What the task requires:
When you repeat the entries, reproduce each line exactly and omit every picture.

Excerpted records:
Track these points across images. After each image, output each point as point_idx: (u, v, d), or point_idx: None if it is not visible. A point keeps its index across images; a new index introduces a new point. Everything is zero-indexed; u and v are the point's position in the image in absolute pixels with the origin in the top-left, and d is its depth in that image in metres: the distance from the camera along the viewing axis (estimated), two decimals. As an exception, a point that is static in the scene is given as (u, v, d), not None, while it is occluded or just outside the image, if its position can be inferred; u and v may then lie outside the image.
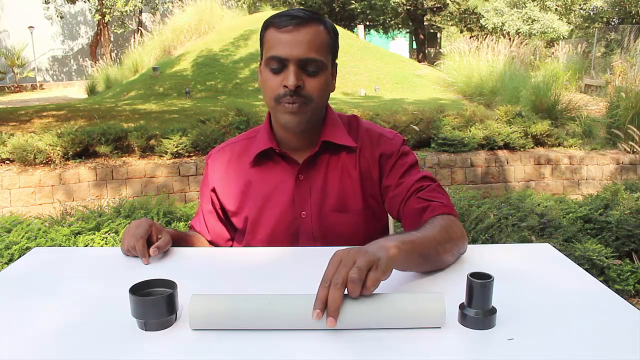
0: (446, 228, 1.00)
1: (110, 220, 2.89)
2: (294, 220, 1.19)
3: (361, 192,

Exercise solution:
Track these points across images. After each image, output each point as point_idx: (u, v, d), or point_idx: None if it is not visible. A point keeps its index across images; a new index introduces a new point. Everything is zero-indexed; u and v are the point's position in the image in absolute pixels with the origin in the top-left, and d is its depth in that image in metres: the distance from the camera along the viewing axis (estimated), two decimals. As an exception, a point that is static in the scene is given as (u, v, d), not None, while it is occluded or just outside the image, if its position can be inferred; u and v may then lie outside the image.
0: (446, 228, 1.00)
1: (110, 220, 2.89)
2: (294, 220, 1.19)
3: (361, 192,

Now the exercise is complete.